この政策に関わる予算と職員は膨れ上がり、2014年度の設置以来、49億6500万円を用いています。職員は2016年度のピーク時は57人を擁しました。
●この間未病サミットと称する国際シンポジウムを2回、国内シンポジウムを2回開催しています。シンポジストの論旨を追ってみると、未病サミットと称しながら、知事が言うところの「未病」とはいえない医療そのものの話と医療産業をめぐる話に溢れています。
このシンポジウムには、トータルで2億8559万円、実行委員会形式を用い企業などから拠出し、県負担分は1億1500万円。県民的広がりも、県民に直接反映されることもないシンポジウムは、もう終了し、県民の健康に資する具体的な施策を行うべきと質しました。
●シンポジウムだけではなく、展示会などで「未病」を知らせているとの答弁でしたが、「未病」は広げなくてもいいのです。未病の言葉を知らせることに、これだけの長い時間とお金をかける必要はありません。
「未病は、健康と病気の間のグラデーション」と知事は得意げに度々語りますが、この言葉自体を知っても健康になる訳ではありません。自治体は、健康に暮らし続けることを可能にする具体的な施策のためにお金を使うべきです。国際シンポジウムで先端医療や医療産業を追求することは、当該の団体や産業が行えばいいのです。
●住民が健康に暮らし続けるために自治体が行うべきは、例えば、健診の無料化、様々な交流を行える場を各地に提供すること、スポーツを気軽に行える施設を設けることなどです。
また、子どもの貧困化も進む中で中学校給食の実施促進のための補助制度を設けたり、子どもや高齢者の医療費無料化補助を充実させる、等必要なことが他に沢山あります。
これらに優先的にお金を使うべきと求めました。
●「未病の見える化で、行動変容を促す」などと、知事は繰り返しますが、健康を妨げているのは、身を削るような長時間労働や、経済的な事情で満足な食事をとれない子どもや若者であったりします。また年代を問わず高すぎる医療費であったりします。

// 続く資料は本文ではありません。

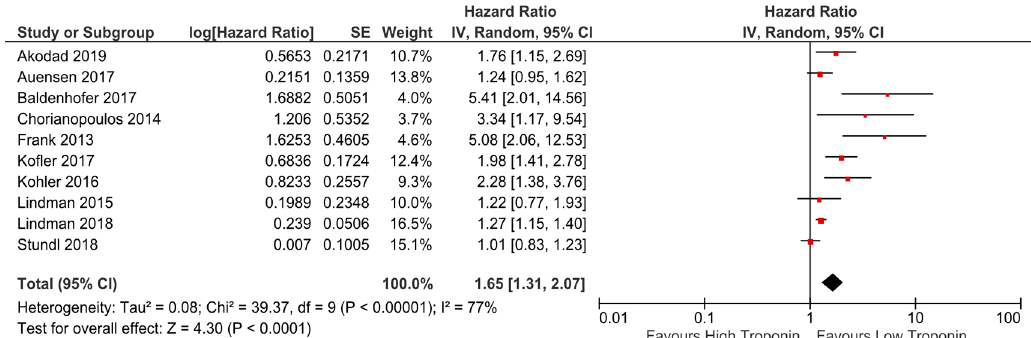
Figure 2. Forest plot of hazard and risk ratios of all-cause mortality for high vs. low levels of baseline Troponin using a random-effect model. This indicates that when comparing groups of high vs. low Troponin there was 1.65 times the risk of mortality in the higher group. CI: confidence interval; IV: inverse variance.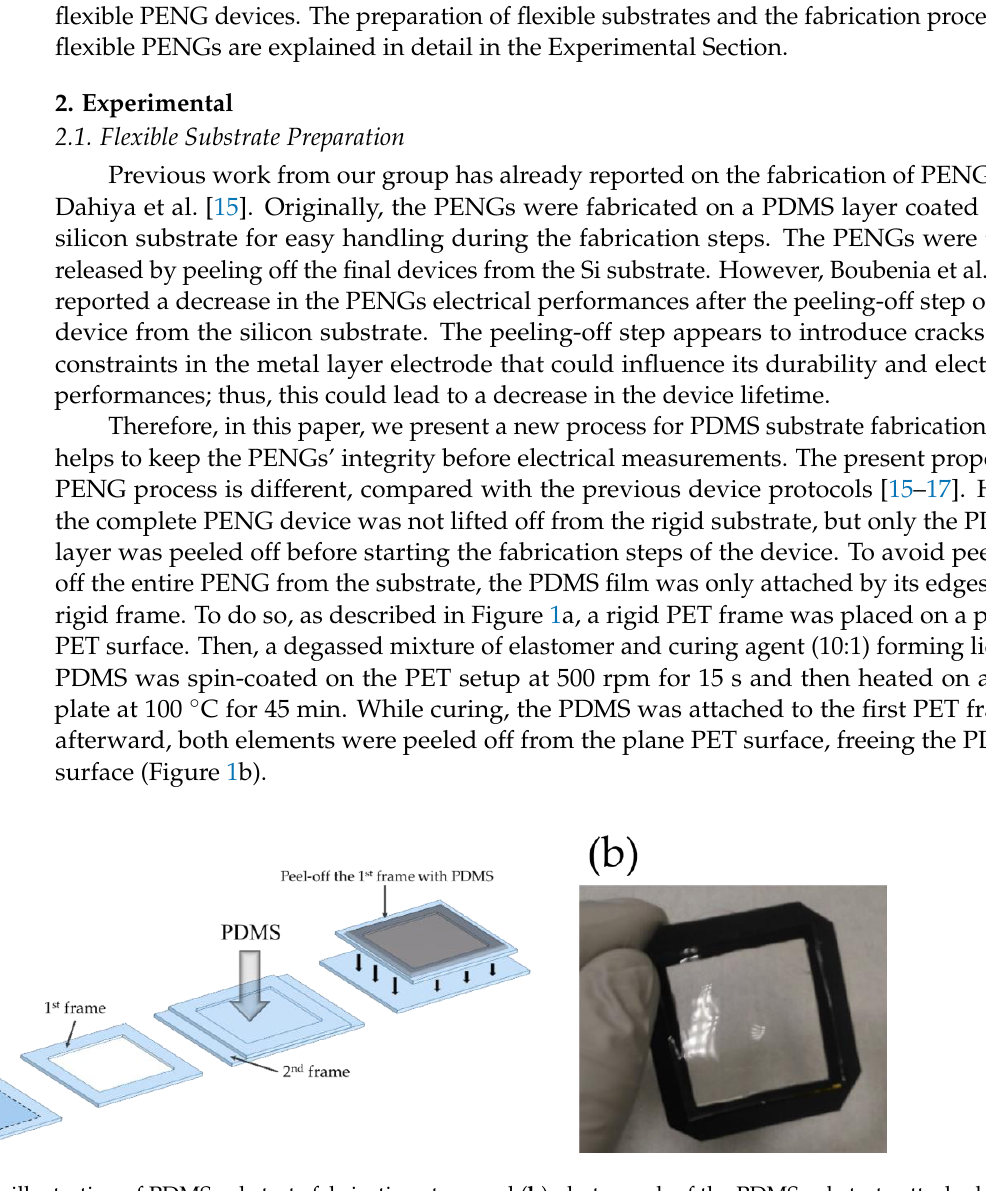
Figure 1. ( a ) Schematic illustration of PDMS substrate fabrication steps and ( b ) photograph of the PDMS substrate attached to the frame.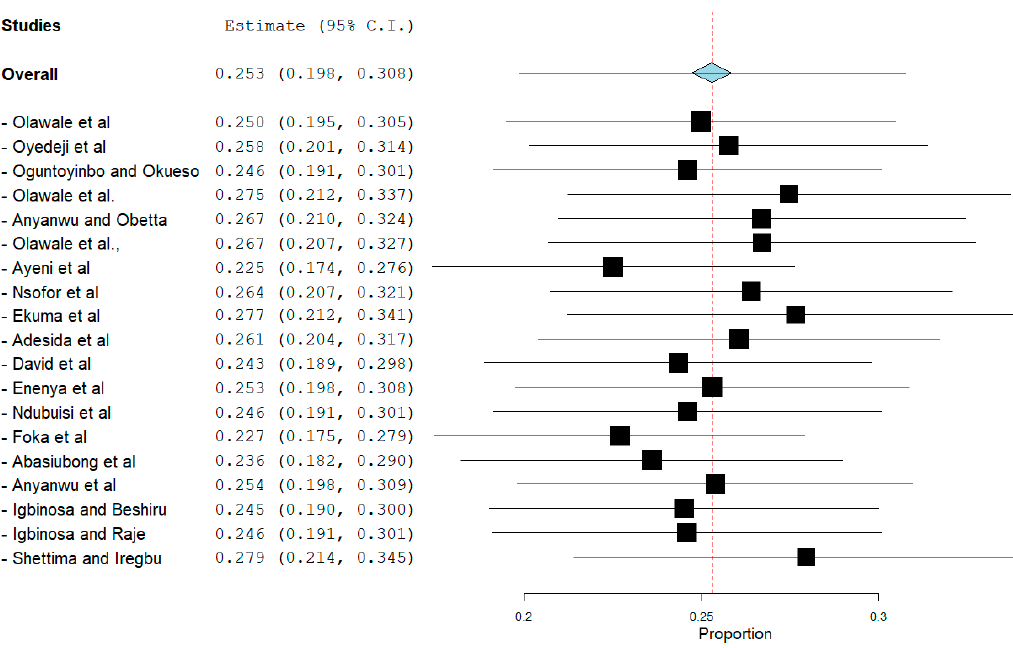
Figure 4. Leave-one-out forest plot of VRE in Nigeria.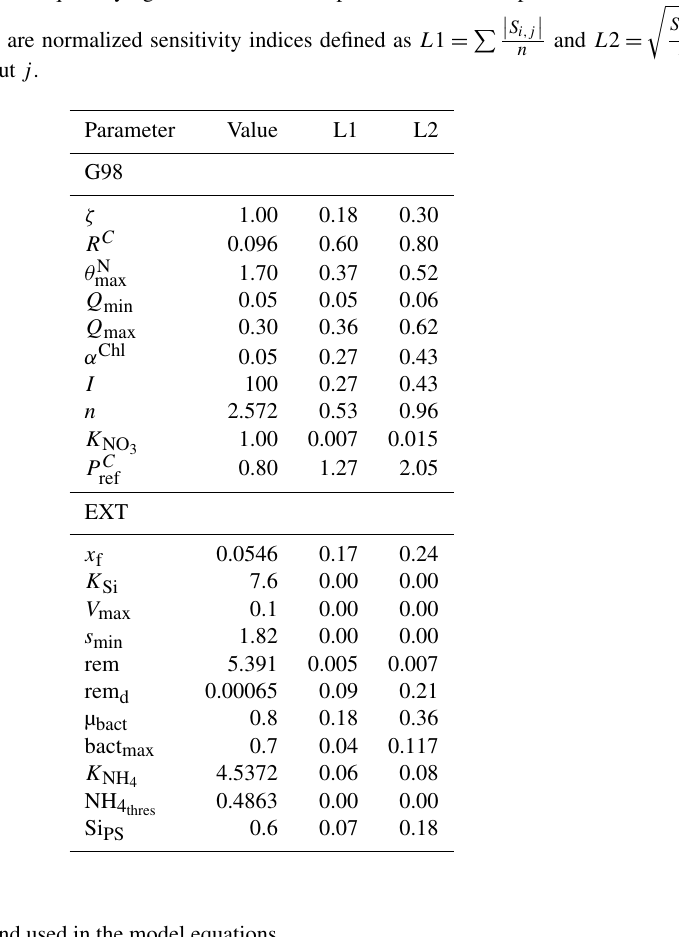
(cid:114) (cid:12) (cid:12) S 2 i,j (cid:12) S i,j (cid:12) and L 2 = , with S i,j being the n n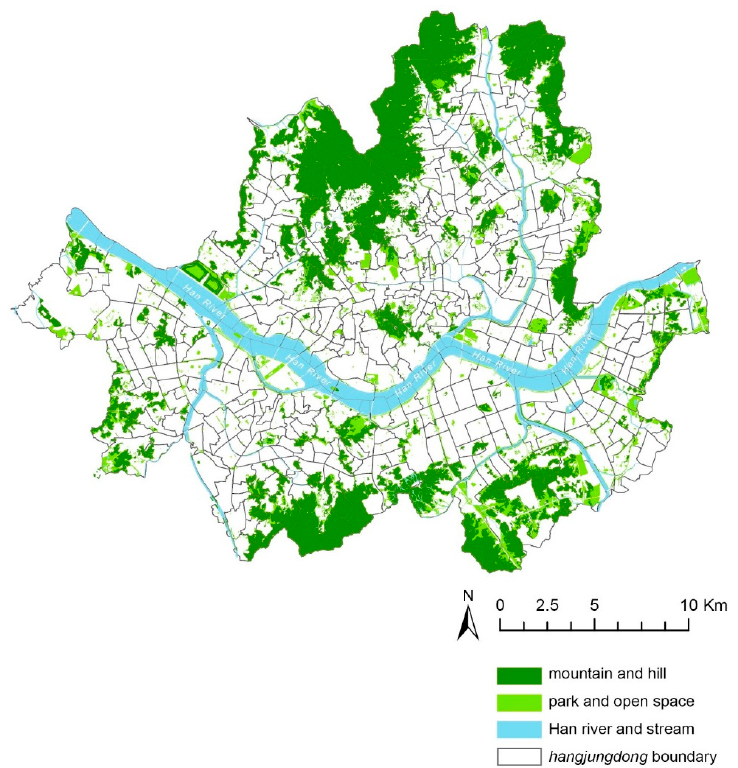
Figure 1. The study site: Seoul, South Korea.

この現実に目を向けずに、自己満足のような言葉の普及に時間とお金を費やす「未病」はもう掲げることを止めるべきです。
●今回は、ヘルスケアの一方の柱としている最先端医療については、取り上げる時間はなく当初から予定していませんでしたが、未病に限定しても十分なやり取りにはなりませんでした。

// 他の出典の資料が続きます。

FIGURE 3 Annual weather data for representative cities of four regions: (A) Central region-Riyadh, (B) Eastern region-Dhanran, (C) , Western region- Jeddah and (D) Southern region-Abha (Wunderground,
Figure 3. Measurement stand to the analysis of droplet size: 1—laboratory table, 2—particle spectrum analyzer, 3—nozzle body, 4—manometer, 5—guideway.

私の場合は、問題点や必要性を前段の質問の中であぶり出し、それをもってそのテーマで主張する根拠にしたいのですが、9分ではそれが難しいことを痛感します。こちらが何かを否定する時には、当局の答弁も長くなりがちですから、ますます9分に収めることは困難になります。今回のテーマなどその最たるものです。
先の4年間の、決算委員2人、質問時間15分(これにしたって短いのだけれど)とは違うことを、またもや思い知らされます。